Text provided:
The Cantor Set

# The Cantor Set

We have already proven that if $E$ is a countable set then $m^*(E) = \infty$. In particular, every Lebesgue measurable countable set has Lebesgue measure $0$.

However, is it possible to construct an uncountable Lebesgue measurable set that has Lebesgue measure $0$? The answer is yes, and we construct it now.

Let:

(1)
\begin{align} \quad C_0 &= [0, 1] \\ \quad C_1 &= \left [ 0, \frac{1}{3} \right ] \cup \left [ \frac{2}{3}, 1 \right ] \\ \quad C_2 &= \left [ 0, \frac{1}{9} \right ] \cup \left [ \frac{2}{9}, \frac{3}{9} \right ] \cup \left [ \frac{6}{9}, \frac{7}{9} \right ] \cup \left [ \frac{8}{9}, 1 \right ] \\ \quad & \vdots \end{align}

That is, for each $n \in \mathbb{N}$, $C_n$ is obtained by deleting the middle third of each closed interval in the union of $C_{n-1}$. We are now ready to define the Cantor set.

Written exercise A: Please copy the passage on the Cantor set word for word, starting at "However, is it" and ending at "construct it now.".
Written exercise B: Write the next part of the Cantor set passage, beginning right after its final sentence.

Dataset:
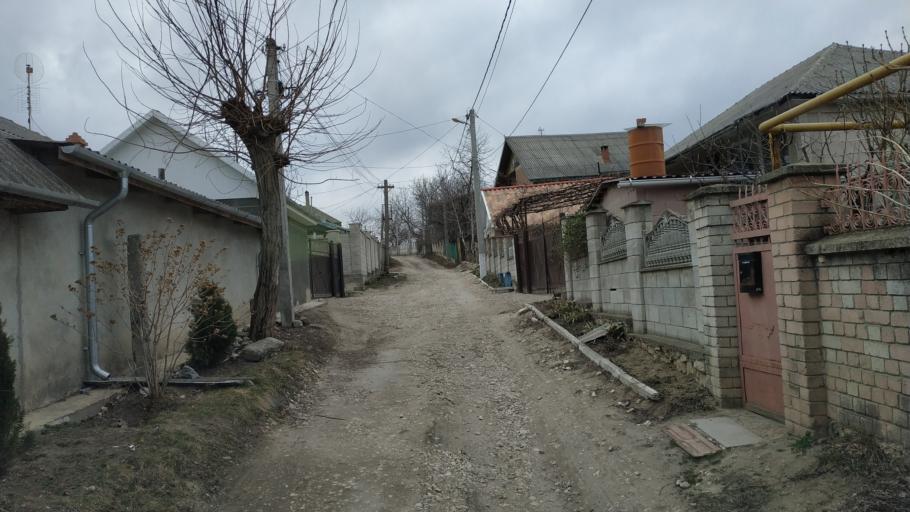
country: MD
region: Laloveni
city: Ialoveni
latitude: 46.9322
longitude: 28.7734
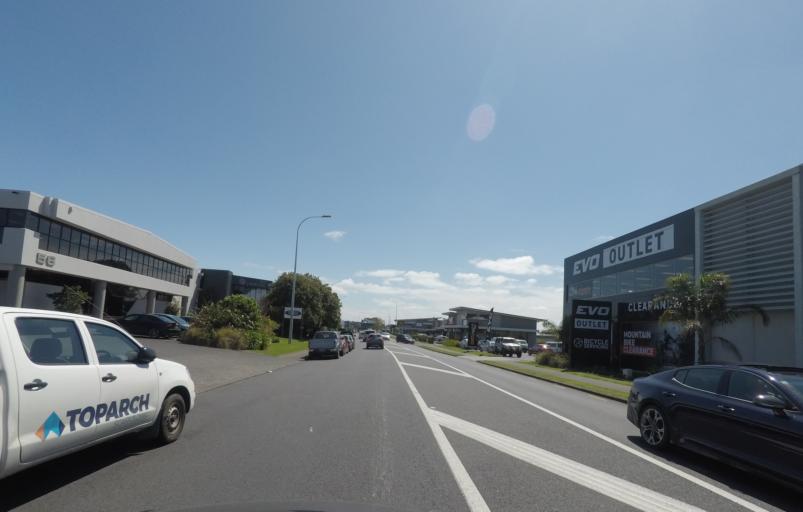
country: NZ
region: Auckland
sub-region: Auckland
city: Tamaki
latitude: -36.8920
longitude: 174.8364
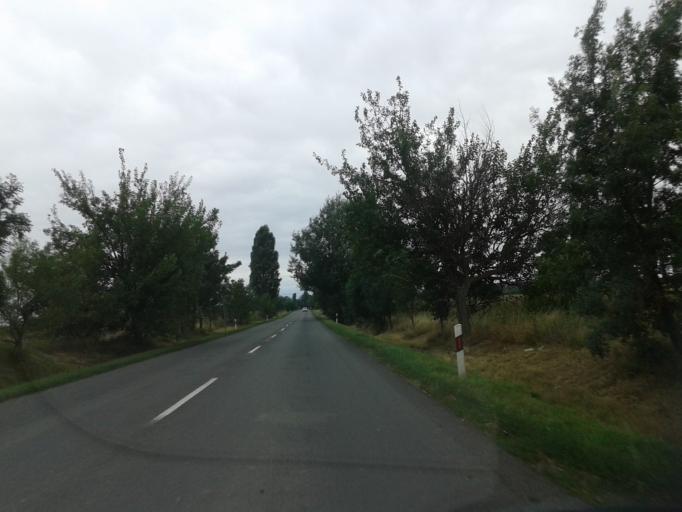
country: HU
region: Pest
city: Dunavarsany
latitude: 47.2483
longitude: 19.0231
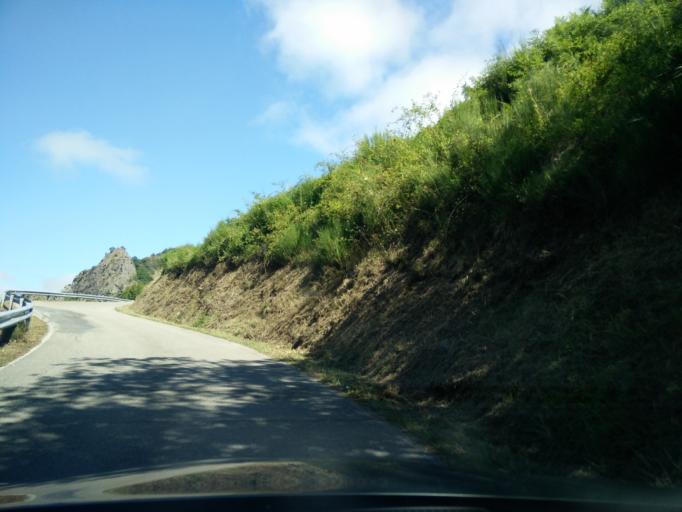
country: ES
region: Asturias
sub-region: Province of Asturias
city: Pola de Somiedo
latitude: 43.0855
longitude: -6.2368
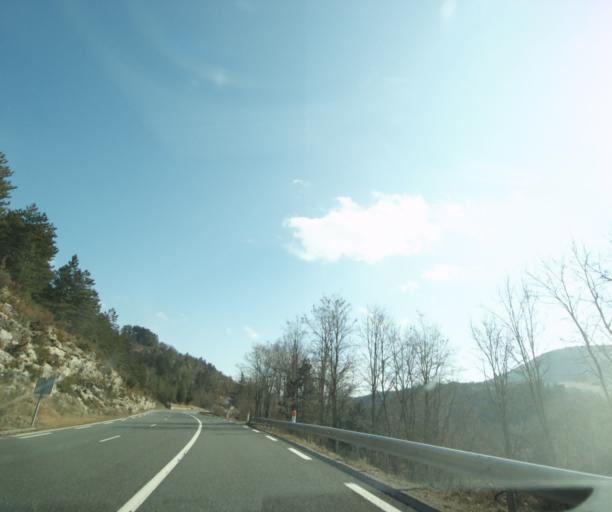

Task result A:
However, is it possible to construct an uncountable Lebesgue measurable set that has Lebesgue measure $0$? The answer is yes, and we construct it now.

Task result B:
 Definition: The Cantor Set is defined as $\displaystyle{C = \bigcap_{n=0}^{\infty} C_n}$.

We will now look at two important results regarding the Cantor set.

 Theorem 1: The Cantor set has Lebesgue measure $0$.
• Proof: $\{ C_n \}_{n=0}^{\infty}$ is a collection of Lebesgue measurable sets such that for all $n \in \mathbb{N} \cup \{ 0 \}$ we have that $C_n \supseteq C_{n+1}$ and furthermore, $m(C_0) = m([0,1]) = 1$. So by The Continuity Properties of the Lebesgue Measure we have that:
(2)
\begin{align} \quad m(C) = m \left ( \bigcap_{n=0}^{\infty} C_n \right ) = \lim_{n \to \infty} m(C_n) \end{align}
• For each $n \in \mathbb{N}$ we have that:
(3)
\begin{align} \quad m(C_n) = \left ( \frac{2}{3} \right )^n \end{align}
• Therefore:
(4)
\begin{align} \quad m(C) = \lim_{n \to \infty} \left ( \frac{2}{3} \right)^n = 0 \end{align}
• So the Cantor set has Lebesgue measure $0$. $\blacksquare$
 Theorem 2: The Cantor set is uncountable.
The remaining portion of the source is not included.